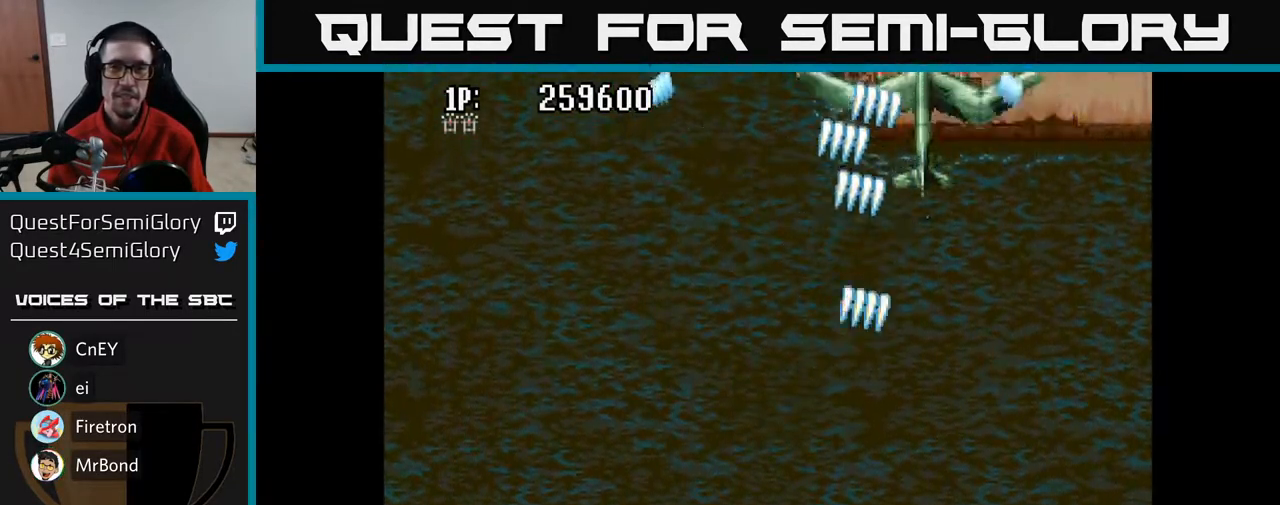
{"buttons": ["A", "DPAD_DOWN", "DPAD_LEFT"], "left_stick": "center", "right_stick": "center", "events": [[67, "DPAD_UP", "up"], [100, "DPAD_RIGHT", "up"], [117, "DPAD_DOWN", "down"], [200, "DPAD_DOWN", "up"], [483, "DPAD_LEFT", "down"], [500, "DPAD_DOWN", "down"]]}
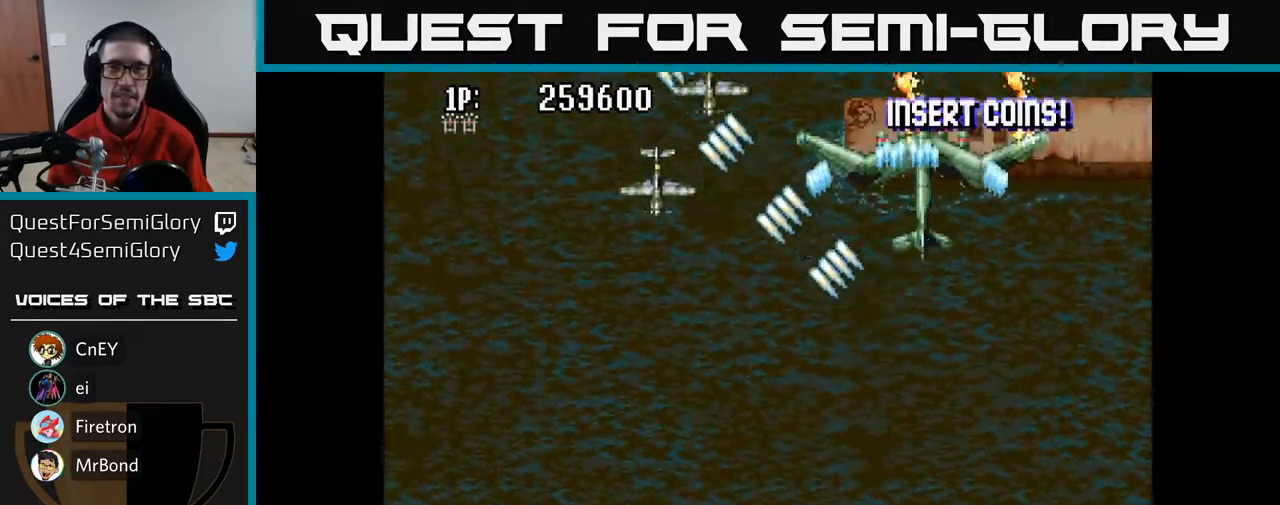
{"buttons": ["A", "DPAD_RIGHT"], "left_stick": "center", "right_stick": "center", "events": [[400, "DPAD_LEFT", "up"], [467, "DPAD_DOWN", "up"], [467, "DPAD_RIGHT", "down"]]}
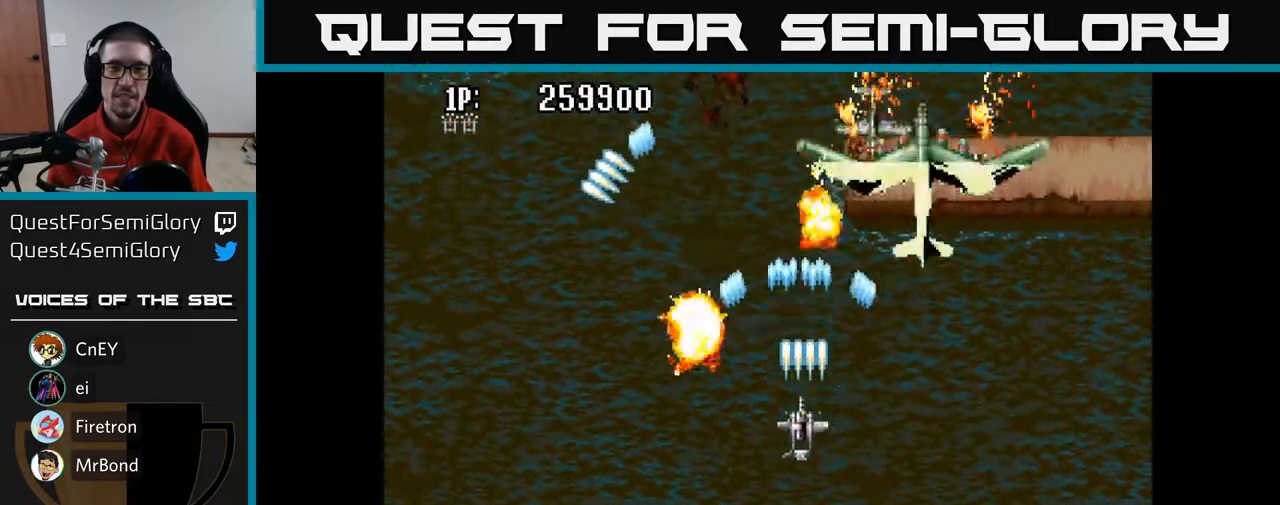
{"buttons": ["A", "DPAD_UP"], "left_stick": "center", "right_stick": "center", "events": [[83, "DPAD_RIGHT", "up"], [133, "DPAD_LEFT", "down"], [167, "DPAD_DOWN", "down"], [333, "DPAD_DOWN", "up"], [383, "DPAD_UP", "down"], [450, "DPAD_LEFT", "up"]]}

• _Activity_: Where an image appears in the data, skip it, and return the rest verbatim.

• _Your response_:
{"buttons": ["A", "DPAD_DOWN", "DPAD_LEFT"], "left_stick": "center", "right_stick": "center", "events": [[67, "DPAD_UP", "up"], [100, "DPAD_RIGHT", "up"], [117, "DPAD_DOWN", "down"], [200, "DPAD_DOWN", "up"], [483, "DPAD_LEFT", "down"], [500, "DPAD_DOWN", "down"]]}
{"buttons": ["A", "DPAD_RIGHT"], "left_stick": "center", "right_stick": "center", "events": [[400, "DPAD_LEFT", "up"], [467, "DPAD_DOWN", "up"], [467, "DPAD_RIGHT", "down"]]}
{"buttons": ["A", "DPAD_UP"], "left_stick": "center", "right_stick": "center", "events": [[83, "DPAD_RIGHT", "up"], [133, "DPAD_LEFT", "down"], [167, "DPAD_DOWN", "down"], [333, "DPAD_DOWN", "up"], [383, "DPAD_UP", "down"], [450, "DPAD_LEFT", "up"]]}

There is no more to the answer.